> [EXTRAIT PRÉSENTÉ]:
%%

Quelques années plus tard, j’ai observé les révolutions citoyennes qui ont eu lieu dans le monde, entre les gilets jaunes, les manifestations chiliennes, les révoltes au Kazakhstan, les manifestations aux États-Unis ou à Hong Kong. J’ai vu des dizaines de milliers de citoyen·nes trouver des idées pour manifester, protester, se protéger de la répression policière et je me suis dit qu’il fallait que cette culture de la protestation se propage. Cela passe par des idéaux politiques, mais aussi par des outils que les gens peuvent se procurer, détourner, comme des bouées gonflables ou des lasers.

Culture et protestation sont très liées.

Geoffrey Dorne

Dans ce livre, j’explique l’importance de la culture du pays. Par exemple au Chili, il y a beaucoup de pêcheur·euses. Pour enrayer les véhicules de police, les citoyen·nes ont utilisé des filets de pêche remplis de matériaux divers comme des planches, des clous, des déchets métalliques, etc. En Thaïlande, ils fabriquent beaucoup de tapis et les manifestant·es les ont utilisés pour étouffer les gaz lacrymogènes. Culture et protestation sont très liées.

Vous dites vouloir propager cette culture. Appelez-vous les gens à la révolution ?

Bien sûr ! Il faut que les citoyen·nes puissent faire entendre leur voix, c’est le principe de la démocratie. Ça passe évidemment par la rue et il faut avoir des armes singulières, pas forcément létales ou violentes, pour se protéger et continuer de s’exprimer face à la surdité des États.

Vous listez cent outils de tactiques, de modes d’expression. Comment avez-vous fait cette recension ?

J’ai fait un an et demi de recherches, des interviews auprès de manifestant·es, des historien·nes, des sociologues, des journalistes. J’ai écumé Internet dans les forums les plus profonds et obscurs, j’ai vu beaucoup de documentaires et pas mal de livres, je fais de la veille, les gens m’envoient des choses et ça se constitue petit à petit.

Je les classe ensuite par thématiques : les outils de protestation, de communication, les outils défensifs, offensifs, anti-drones – car aujourd’hui il y a beaucoup de drones dans les airs ou sur terre pour espionner ou empêcher les citoyen·nes de manifester.

Vos premières lignes s’adressent à Amazon. Que lui dites-vous ?

Je dis que ce livre ne sera pas vendu sur Amazon et j’explique pourquoi. Il y a les conditions de travail, les conditions anti-syndicats, les fraudes à la TVA, les fraudes fiscales, l’abus de position dominante. Ils diffusent des ouvrages négationnistes, antisémites, racistes, pédophiles. L’impact environnemental : Amazon, c’est aussi beaucoup de serveurs, ils surproduisent énormément de produits, détruisent beaucoup d’invendus. Tout ça détruit l’habitabilité du monde pour enrichir Jeff Bezos, qui a une fortune de plus de 120 milliards de dollars et fait du tourisme spatial. Tout ça va à l’inverse de ma vision du monde.

%%

> [ACTIVITÉ 1]: Reproduisez fidèlement le passage de l'entretien qui commence aux mots « Bien sûr ! Il » et s'arrête après « petit à petit. ».
> [ACTIVITÉ 2]: Relevez, dans l'entretien, toutes les catégories d'outils selon lesquelles l'auteur classe ses recherches.
> [ACTIVITÉ 3]: Reprenez l'entretien sur la culture de la protestation et prolongez-le après sa dernière phrase.
Les lignes placées ci-dessous n'ont aucun rôle dans ce travail.

> [DONNÉES FOURNIES]:
%%

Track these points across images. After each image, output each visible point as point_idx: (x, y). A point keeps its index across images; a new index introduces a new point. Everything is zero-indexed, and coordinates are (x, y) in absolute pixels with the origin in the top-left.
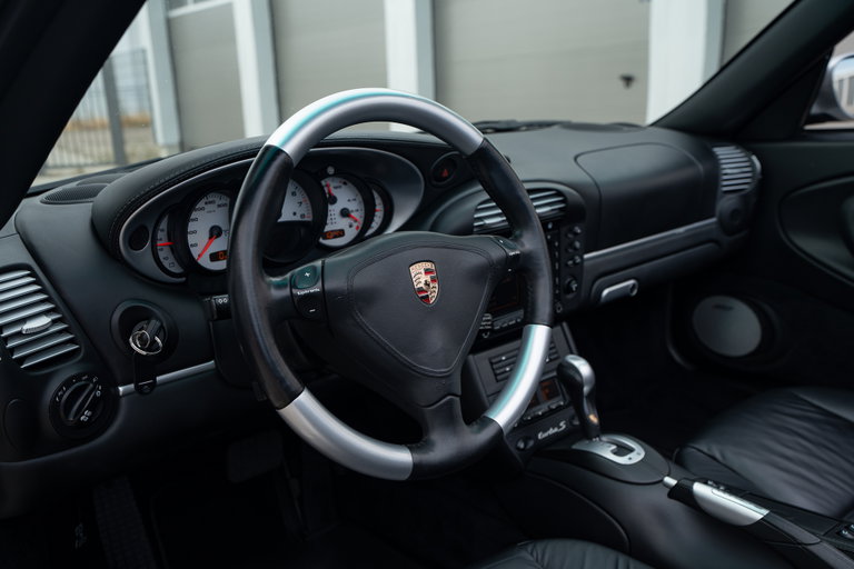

%%

> [RÉPONSE 1]:
Bien sûr ! Il faut que les citoyen·nes puissent faire entendre leur voix, c’est le principe de la démocratie. Ça passe évidemment par la rue et il faut avoir des armes singulières, pas forcément létales ou violentes, pour se protéger et continuer de s’exprimer face à la surdité des États.

Vous listez cent outils de tactiques, de modes d’expression. Comment avez-vous fait cette recension ?

J’ai fait un an et demi de recherches, des interviews auprès de manifestant·es, des historien·nes, des sociologues, des journalistes. J’ai écumé Internet dans les forums les plus profonds et obscurs, j’ai vu beaucoup de documentaires et pas mal de livres, je fais de la veille, les gens m’envoient des choses et ça se constitue petit à petit.

> [RÉPONSE 2]: Les outils de protestation, les outils de communication, les outils défensifs, les outils offensifs et les outils anti-drones.

> [RÉPONSE 3]:
En effet, vous avez réalisé votre livre en auto-édition. Ça fait partie du message ?

J’ai sorti mon premier livre avec une petite maison d’édition. Ça s’est très bien passé mais j’ai voulu pour celui-ci tout faire de A à Z pour montrer que cette indépendance est possible. C’est beaucoup de travail. En plus de l’écriture et du dessin, il faut trouver un imprimeur, s’occuper des envois par la poste, des retours colis, de la diffusion et la publicité du livre. Je suis distribué dans une quinzaine de librairies en France et en Europe. C’est un bon challenge. Je m’y retrouve financièrement et je peux apporter un souci de soin dans l’emballage, ajouter des petits mots, ce qui fait que les gens sont encore plus contents.

© Geoffrey Dorne

Vous avez produit avec le designer Jérémie Fontana le podcast Hackstock, sur la vie privée et la culture hacker (RGPD, Snowden, etc.). Pourquoi la figure du hacker vous intéresse-t-elle ? Vous-même, êtes-vous un hacker ?

La figure hacker m’a toujours intrigué et plu. Quand j’étais enfant, avec mon frère, qui est dans le domaine de l’informatique, on s’est amusé à faire des choses qu’il ne faut pas faire, comme s’introduire sur l’ordinateur de quelqu’un avec qui on discute – sans jamais détruire quoi que ce soit. Quand j’étais au lycée, on faisait des découpes sur les cartes à puces des cabines téléphoniques pour qu’elles durent plus longtemps. Ces petits piratages du quotidien m’animaient.

Je n’aurais pas la prétention de dire que je suis un hacker mais ce sont des figures et des processus qui me sont essentiels. En tant que designer, cela m’inspire pour faire les choses autrement que la grande voie dans laquelle tout le monde s’installe pour être beau·elle, riche, intelligent·e, à la mode.

Dans le domaine, nous avons beaucoup de design industriel : on fait des voitures, des applications. Comment utiliser le design pour répondre à des enjeux sociaux, politiques, à des idéaux, des engagements plutôt qu’à des client·es ? Quand j’étais à Paris, je faisais beaucoup de projets pour les personnes réfugiées. Je fais des projets pour accompagner l’éveil à l’environnement. J’essaie de hacker le design.

Justement, quel est le rôle du design dans l’activisme ?

Pour l’instant, il est très faible. La majeure partie des designers font ce qu’on leur dit, répondent à des grosses commandes industrielles et gagnent le maximum d’argent.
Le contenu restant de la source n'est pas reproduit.